Despite his cult status, Malick is not constantly discovering new means of cinematic storytelling. His methods are sometimes laughably familiar — especially in this “second wind” phase of his career and the rush of rough-draft material edited in the mode of poetic observation/introspection.

It’s unfortunate that Malick resolved his creative block during Hollywood’s leadership crisis, an era without dramaturges or artist-producers who could help shape and refine his exquisite explorations — those truly inspired images and vibrant sound details such as a cut from mountain peaks to cathedral arches that is worthy of Leni Riefenstahl.

But when Malick’s exalted panoramas are mixed with lines such as “Better to suffer injustice than to do it,” or “Don’t they know evil when they see it?,” all that implied sophistication seems trite.

Among the struggling believers Franz encounters are artists who testify “We create sympathy,” “Someday I’ll paint a true Christ.” Much as they represent Malick’s own agenda, Sweden’s nature-poet Jan Troell already achieved everything Malick attempts here, especially in Hamsun (1987), about Knut Hamsun, author of The Growth of the Soil, whose ambiguous artistic and political beliefs were more troubling and fascinating than Franz’s martyrdom.

The attempt to film a person’s inner life comes from George Eliot’s Middlemarch, quoted in Malick’s epigraph. Owing to his unstructured filmmaking, A Hidden Life expands almost intolerably, as if it were a literal adaptation of Eliot’s ideas about “the varying experiments of Time . . . human hearts already beating to a national idea; until domestic reality met them . . . passionate, ideal nature demanded an epic life.”

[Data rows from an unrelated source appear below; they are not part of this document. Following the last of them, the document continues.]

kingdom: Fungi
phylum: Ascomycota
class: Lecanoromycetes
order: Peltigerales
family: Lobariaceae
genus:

These days, godless Hollywood stretches even the mangiest movie to “an epic life.” Malick’s lofty try for a new Middlemarch doesn’t work for an era estranged from the spiritual and artistic ambitions that Middlemarch represents and defiled by heretical politicians. Scorsese’s The Irishman also defiles those ambitions, and A Hidden Life is so detached from our spiritual and political needs that it feels similarly useless.